The Will is a mechanical movement of the soul; but Epicurus does not attempt to explain it. All his attention is concentrated on the problem of liberty. Just as the Stoics, who held that morality consists in man's submission to the cosmic laws, insisted on psychological determinism, so the Epicureans, who placed happiness in man's individualism and absolute independence, based their belief on free will. It is just in order to safeguard the possibility of a free act in his exaggerated mechanical theory, that Epicurus attributed to the atoms a quasi-voluntary power to deviate from the perpendicular. Logic would oblige him to endow every atom of matter in the universe with liberty, the monopoly of which he reserves so jealously for the human being.

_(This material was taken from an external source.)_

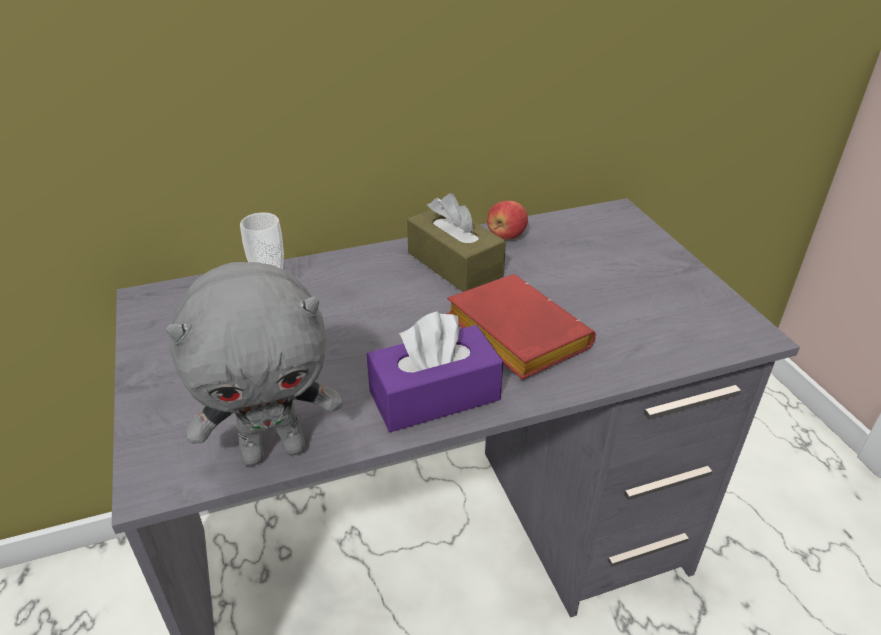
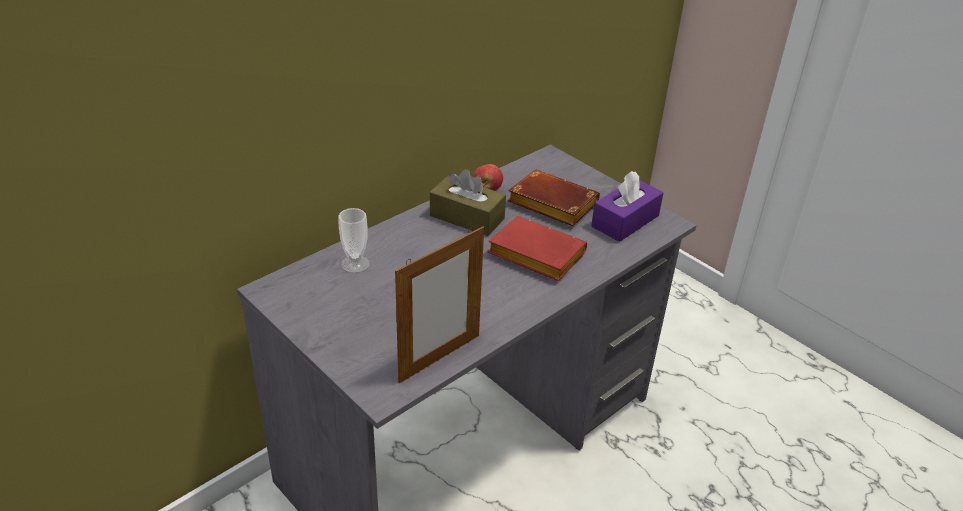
camera: 25 degrees left, 0 degrees up
grey plush toy [166,262,342,466] -> picture frame [395,226,484,383]
purple tissue box [367,311,503,432] -> purple tissue box moved to [591,171,663,242]
none -> brown book [508,170,600,226]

Nature of the Soul. -- The soul is corporeal. The atoms which compose it are the lightest and most mobile: it results from a mixture of fire, air, pneuma, and another element infinitely mobile. It permeates the whole body, but the intellectual part rules supreme. The soul comes into the world with the body; at death it dissolves into the ether: a consoling thought seeing that death is thus the end of all painful sensations!